Mes lèvres se retrouvent qu’à quelques centimètres des siennes sans que je me sois rendu compte d’avoir bougé. J’attends impatiemment les mots qui en sortiront. Ma main a desserré son emprise sur son bras pour se glisser sur son cou sans toutefois faire de pression. Sa respiration semble aussi rapide que la mienne, ce qui me démontre qu’elle est autant perturbée que moi. Je t’en prie, dis ce que je veux entendre…
— De la même façon que je vous fais confiance pour ma sécurité…
Elle marque un point…
— Puis, comment pourrais-je trahir ceux qui m’ont sauvé la vie ? J’aurais pu mourir dans cette caisse de bois si vous n’aviez pas été là.

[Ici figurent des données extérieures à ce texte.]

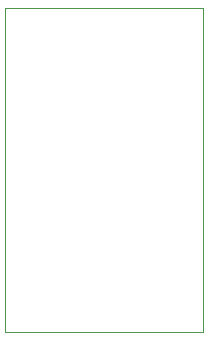
<source format=gbr>
G04 #@! TF.GenerationSoftware,KiCad,Pcbnew,(5.1.4-0-10_14)*
G04 #@! TF.CreationDate,2019-12-03T10:35:53-06:00*
G04 #@! TF.ProjectId,LM2592 Breakout Board,4c4d3235-3932-4204-9272-65616b6f7574,v0.1*
G04 #@! TF.SameCoordinates,Original*
G04 #@! TF.FileFunction,Profile,NP*
%FSLAX46Y46*%
G04 Gerber Fmt 4.6, Leading zero omitted, Abs format (unit mm)*
G04 Created by KiCad (PCBNEW (5.1.4-0-10_14)) date 2019-12-03 10:35:53*
%MOMM*%
%LPD*%
G04 APERTURE LIST*
%ADD10C,0.050000*%
G04 APERTURE END LIST*
D10*
X168859200Y-98044000D02*
X168859200Y-70662800D01*
X185623200Y-98044000D02*
X168859200Y-98044000D01*
X185623200Y-70662800D02*
X185623200Y-98044000D01*
X168859200Y-70662800D02*
X185623200Y-70662800D01*
M02*

</source>
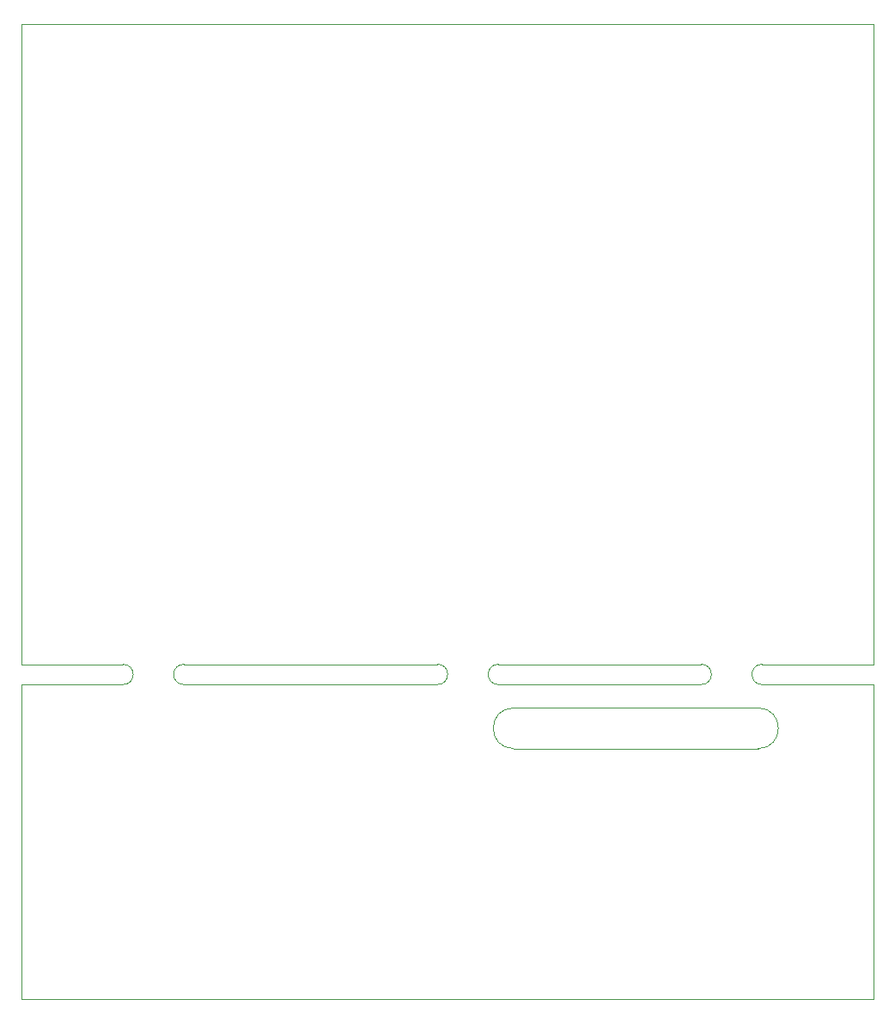
<source format=gm1>
G04 #@! TF.GenerationSoftware,KiCad,Pcbnew,(5.1.9-13-g2d491f9cbd)-1*
G04 #@! TF.CreationDate,2021-06-08T14:19:33+02:00*
G04 #@! TF.ProjectId,Load,4c6f6164-2e6b-4696-9361-645f70636258,rev?*
G04 #@! TF.SameCoordinates,Original*
G04 #@! TF.FileFunction,Profile,NP*
%FSLAX46Y46*%
G04 Gerber Fmt 4.6, Leading zero omitted, Abs format (unit mm)*
G04 Created by KiCad (PCBNEW (5.1.9-13-g2d491f9cbd)-1) date 2021-06-08 14:19:33*
%MOMM*%
%LPD*%
G01*
G04 APERTURE LIST*
G04 #@! TA.AperFunction,Profile*
%ADD10C,0.050000*%
G04 #@! TD*
G04 APERTURE END LIST*
D10*
X81418000Y-70563000D02*
G75*
G02*
X81418000Y-74563000I0J-2000000D01*
G01*
X81418000Y-74563000D02*
X57318000Y-74563000D01*
X57318000Y-70563000D02*
X81418000Y-70563000D01*
X57318000Y-74563000D02*
G75*
G02*
X57318000Y-70563000I0J2000000D01*
G01*
X55818000Y-66263000D02*
X75818000Y-66263000D01*
X24818000Y-66263000D02*
X49818000Y-66263000D01*
X8818000Y-66263000D02*
X18818000Y-66263000D01*
X8818000Y-3263000D02*
X8818000Y-66263000D01*
X92818000Y-3263000D02*
X8818000Y-3263000D01*
X92818000Y-66263000D02*
X92818000Y-3263000D01*
X81818000Y-66263000D02*
X92818000Y-66263000D01*
X92818000Y-68263000D02*
X81818000Y-68263000D01*
X92818000Y-99263000D02*
X92818000Y-68263000D01*
X8818000Y-99263000D02*
X92818000Y-99263000D01*
X8818000Y-68263000D02*
X8818000Y-99263000D01*
X18818000Y-68263000D02*
X8818000Y-68263000D01*
X49818000Y-68263000D02*
X24818000Y-68263000D01*
X75818000Y-68263000D02*
X55818000Y-68263000D01*
X49818000Y-66263000D02*
G75*
G02*
X49818000Y-68263000I0J-1000000D01*
G01*
X75818000Y-66263000D02*
G75*
G02*
X75818000Y-68263000I0J-1000000D01*
G01*
X81818000Y-68263000D02*
G75*
G02*
X81818000Y-66263000I0J1000000D01*
G01*
X55818000Y-68263000D02*
G75*
G02*
X55818000Y-66263000I0J1000000D01*
G01*
X24818000Y-68263000D02*
G75*
G02*
X24818000Y-66263000I0J1000000D01*
G01*
X18818000Y-66263000D02*
G75*
G02*
X18818000Y-68263000I0J-1000000D01*
G01*
M02*

</source>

Elle a raison, complètement raison. J’ai envie de la croire, de l’embrasser. Laissant libre cours à ce besoin qui m’assaille, je frôle lentement le coin de ses lèvres. Elle ne m’évite pas, ne se recule pas. Avant d’avoir le temps de l’embrasser comme il se doit, le bruit d’un verre que l’on repose brutalement sur le comptoir me ramène à l’instant présent. Je me retire aussitôt avant de lancer un coup d’œil à Sebastian qui semble se consumer de jalousie. En plein dans la gueule, frangin, tu comprends ce que j’ai ressenti quand je l’ai vu dans tes bras. Mais ça, il n’en sait rien. Et je ne peux pas lui en vouloir, c’est pourquoi tout ce que je trouve à dire se résume en quelques mots :
— Je dois ramener le gamin chez lui…
Repoussant à plus tard ce baiser qui me fera oublier qu’elle est peut-être dans le camp adverse, je fais signe à Joseph de me suivre. Il s’empresse de me rejoindre, puis accepte la main que je lui tends. Tout ce que j’arrive à gérer pour l’instant est un seul problème à la fois. Sinon, je sens que je n’y survivrai pas. Et le regard que me lance Anne lorsque je sors du restaurant me dit qu’elle a vu ce qui s’est passé ; je n’ai pas fini d’en entendre parler. Croit-elle encore que c’est la copine de mon frère ? Je n’en ai rien à cirer. Tout ce qui m’importe est de trouver celui qui a détruit nos vies. Je sens que je suis tout près… et mon instinct me trompe rarement.